И, право, есть чего – только пожелай!.. Я хочу ехать в Рим, это единственное место, подходящее к моим наклонностям, единственное место, которое я люблю за него самого.

Берлинский музей прекрасен и богат, но обязан ли он этим Германии? Нет – Греции, Египту, Риму! После созерцания всей этой древности, я села в карету с глубоким отвращением к нашим искусствам, нашей архитектуре, нашим модам.

Я думаю, что если бы другие, выходя из такого рода мест, проанализировали свои чувства, то оказалось бы, что все думают так же. Впрочем, к чему желать быть во всем похожей на других!

Я не люблю немцев за их сухость и материализм, но нужно отдать им справедливость: они очень вежливы, очень предупредительны, и что мне в них особенно нравится, так это их уважение к государям и их истории. Это зависит от того, что они еще не испорчены всеми прелестями республики.

Ничто не может сравниться с идеальной республикой. Но республика – как горностай: малейшее пятно убивает ее. А где вы найдете республику без единого пятна?

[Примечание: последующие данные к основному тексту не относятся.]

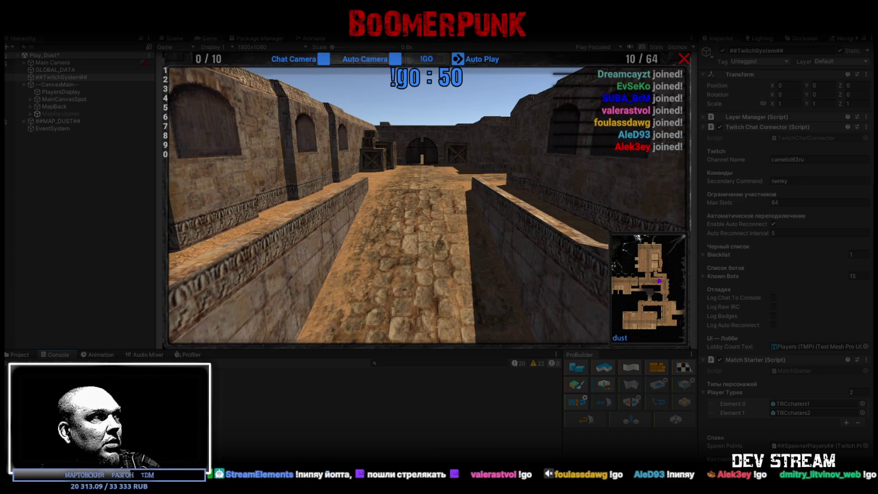
click(14, 363)
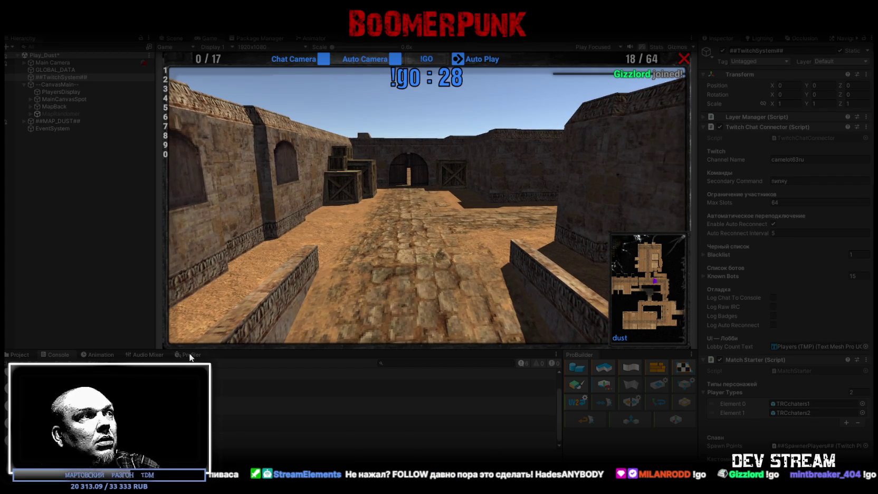
drag(189, 352, 189, 441)
drag(297, 436, 247, 372)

Нет, эта жизнь просто невозможна, это ужасная страна! Прекрасные дома, широкие улицы, но… но ничего для души и воображения. Самый маленький городишка Италии стоит Берлина.

Тетя спрашивает меня, сколько страниц я исписала. – «Страниц сто, я думаю», – говорит она.

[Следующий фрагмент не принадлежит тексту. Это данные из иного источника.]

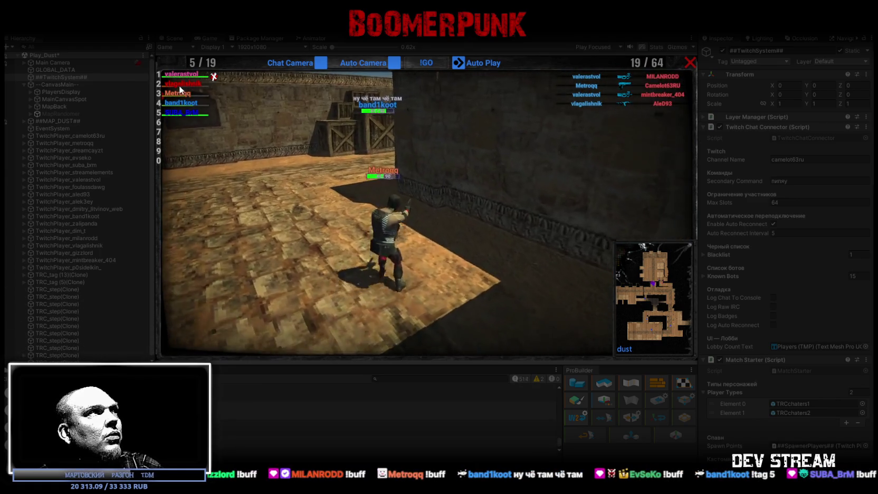
click(179, 82)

Действительно, может показаться, что я все время пишу; но нет. Я думаю, мечтаю, читаю, потом напишу два слова, – и так целый день.

Удивительно, как хорошо я стала понимать благодетельные стороны республики, с тех пор, как причислила себя к бонапартистам.

Нет, правда, республика – это единственный счастливый род правления, но только во Франции это невозможно.

Да и потом, французская республика выстроена на грязи и крови.

Но… ну не будем же больше думать о республике вот уж неделя, как я об этом раздумываю; и что-же, в сущности, разве Франция стала несчастней с тех пор, как она республика? Нет, напротив. Но тогда как-же? А злоупотребления-то! Они повсюду.

Что действительно нужно, – так это хорошая либеральная конституция и во главе ее человек, который не был бы вполне властителен, но чем-то вроде хорошей вывески, которая, не возвышая сама по себе ценности магазина, внушает доверие и приятно привлекает зрение. Впрочем, президент не может быть этим.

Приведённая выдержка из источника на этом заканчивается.